To assist Member States in this process, ITU’s Digital Skills Assessment Guidebook has been designed to serve as a comprehensive, practical step-by-step tool for national digital skills assessments. The guidebook can be used to determine the existing supply of a digitally skilled cohort at a national level, to assess skills demand from industry and other sectors, to identify skills gaps, and to develop policies to address future digital skills requirements. It is designed for use by policy-makers and other stakeholders, such as partners in the private sector, non-governmental organizations, and academia.

This guidebook draws on, and complements, the ITU Digital Skills Toolkit published in 2018. Whereas the toolkit was designed to help policy-makers develop national digital skills strategies and roadmaps, this guidebook focuses on helping them identify national skills gaps and requirements, which can then be addressed through targeted digital skills development policies and strategies. In other words, the results of a digital skills assessment exercise can serve as a concrete and necessary input into the national policy-making process.

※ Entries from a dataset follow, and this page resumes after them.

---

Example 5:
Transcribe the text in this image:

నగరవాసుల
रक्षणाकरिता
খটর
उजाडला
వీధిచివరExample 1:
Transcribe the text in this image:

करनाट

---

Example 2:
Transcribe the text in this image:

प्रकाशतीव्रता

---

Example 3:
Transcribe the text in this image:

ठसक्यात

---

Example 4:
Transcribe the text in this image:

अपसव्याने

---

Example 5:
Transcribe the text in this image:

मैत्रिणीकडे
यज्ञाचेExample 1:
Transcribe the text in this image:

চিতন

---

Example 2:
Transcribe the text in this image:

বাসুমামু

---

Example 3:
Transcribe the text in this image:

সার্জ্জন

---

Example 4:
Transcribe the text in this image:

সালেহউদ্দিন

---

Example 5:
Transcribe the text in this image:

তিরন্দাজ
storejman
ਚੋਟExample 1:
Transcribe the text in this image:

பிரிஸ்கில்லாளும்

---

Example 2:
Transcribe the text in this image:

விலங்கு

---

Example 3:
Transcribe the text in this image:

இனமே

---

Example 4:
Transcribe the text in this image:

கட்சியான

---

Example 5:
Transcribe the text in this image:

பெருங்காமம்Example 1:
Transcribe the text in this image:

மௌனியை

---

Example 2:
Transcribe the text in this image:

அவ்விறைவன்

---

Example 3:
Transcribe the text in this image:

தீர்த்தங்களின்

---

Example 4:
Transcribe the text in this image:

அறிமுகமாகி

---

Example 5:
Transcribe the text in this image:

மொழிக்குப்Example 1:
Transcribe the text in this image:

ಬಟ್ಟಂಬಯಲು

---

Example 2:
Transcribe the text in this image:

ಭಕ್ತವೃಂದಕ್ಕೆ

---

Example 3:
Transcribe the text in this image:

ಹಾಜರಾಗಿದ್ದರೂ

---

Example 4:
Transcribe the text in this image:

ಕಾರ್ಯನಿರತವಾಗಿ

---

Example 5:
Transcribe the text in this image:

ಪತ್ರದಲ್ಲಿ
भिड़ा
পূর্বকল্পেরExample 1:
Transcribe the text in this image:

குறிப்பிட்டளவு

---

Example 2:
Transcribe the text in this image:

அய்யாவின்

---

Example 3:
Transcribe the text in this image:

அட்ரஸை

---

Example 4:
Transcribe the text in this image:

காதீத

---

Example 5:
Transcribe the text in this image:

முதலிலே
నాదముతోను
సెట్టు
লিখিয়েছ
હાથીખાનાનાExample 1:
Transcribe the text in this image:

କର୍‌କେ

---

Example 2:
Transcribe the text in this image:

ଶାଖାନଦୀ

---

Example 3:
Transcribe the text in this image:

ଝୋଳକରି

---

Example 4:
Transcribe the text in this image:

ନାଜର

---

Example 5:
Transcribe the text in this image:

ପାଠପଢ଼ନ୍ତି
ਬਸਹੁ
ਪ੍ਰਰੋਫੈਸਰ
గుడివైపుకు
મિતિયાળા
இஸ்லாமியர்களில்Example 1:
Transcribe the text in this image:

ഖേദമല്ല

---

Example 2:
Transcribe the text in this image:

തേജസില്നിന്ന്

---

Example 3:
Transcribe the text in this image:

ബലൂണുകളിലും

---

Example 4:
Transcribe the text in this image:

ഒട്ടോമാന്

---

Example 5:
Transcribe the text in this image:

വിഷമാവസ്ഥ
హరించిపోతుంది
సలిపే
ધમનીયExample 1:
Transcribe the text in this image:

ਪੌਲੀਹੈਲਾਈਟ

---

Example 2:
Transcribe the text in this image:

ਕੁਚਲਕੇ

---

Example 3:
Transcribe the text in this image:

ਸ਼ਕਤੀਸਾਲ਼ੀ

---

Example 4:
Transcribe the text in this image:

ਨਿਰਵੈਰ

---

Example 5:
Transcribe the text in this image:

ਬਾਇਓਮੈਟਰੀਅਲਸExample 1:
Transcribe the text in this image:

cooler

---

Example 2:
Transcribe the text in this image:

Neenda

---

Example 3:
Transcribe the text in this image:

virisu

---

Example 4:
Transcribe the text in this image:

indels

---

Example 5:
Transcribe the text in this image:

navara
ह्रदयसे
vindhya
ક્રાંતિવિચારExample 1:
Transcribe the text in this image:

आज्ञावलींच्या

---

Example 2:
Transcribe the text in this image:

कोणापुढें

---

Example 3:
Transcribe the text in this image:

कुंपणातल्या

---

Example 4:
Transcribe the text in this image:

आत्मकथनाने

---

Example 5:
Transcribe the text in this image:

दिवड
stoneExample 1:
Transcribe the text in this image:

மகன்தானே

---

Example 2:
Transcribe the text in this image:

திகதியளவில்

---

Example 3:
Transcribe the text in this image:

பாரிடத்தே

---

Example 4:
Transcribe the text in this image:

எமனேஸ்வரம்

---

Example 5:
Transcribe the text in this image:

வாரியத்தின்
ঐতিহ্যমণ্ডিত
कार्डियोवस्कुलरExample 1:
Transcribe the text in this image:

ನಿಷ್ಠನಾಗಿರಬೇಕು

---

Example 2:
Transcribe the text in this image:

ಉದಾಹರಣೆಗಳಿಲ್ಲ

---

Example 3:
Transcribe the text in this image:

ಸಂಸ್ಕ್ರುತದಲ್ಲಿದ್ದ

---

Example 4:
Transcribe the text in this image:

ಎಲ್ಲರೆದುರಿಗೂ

This guidebook also serves as a contribution to the ITU-ILO Digital Skills Campaign, which is part of the ILO Decent Jobs for Youth initiative launched in 2016. The campaign aims to boost youth employment through digital skills by incentivizing and encouraging partners to commit to deliver digital skills training to young people, particularly in the developing world. So far, pledges to train more than 15 million people have been made through the campaign.

This guidebook is one of ITU’s contributions to the knowledge products that support the campaign, assisting stakeholders in the design and delivery of effective training policies and programmes to ensure that young people are equipped with the right skills to take their place in the digital economy.

I trust the ITU membership will welcome this guidebook as an indispensable tool, which will facilitate their work and encourage them to undertake the important task of assessing their national digital skills readiness for improved policy-making.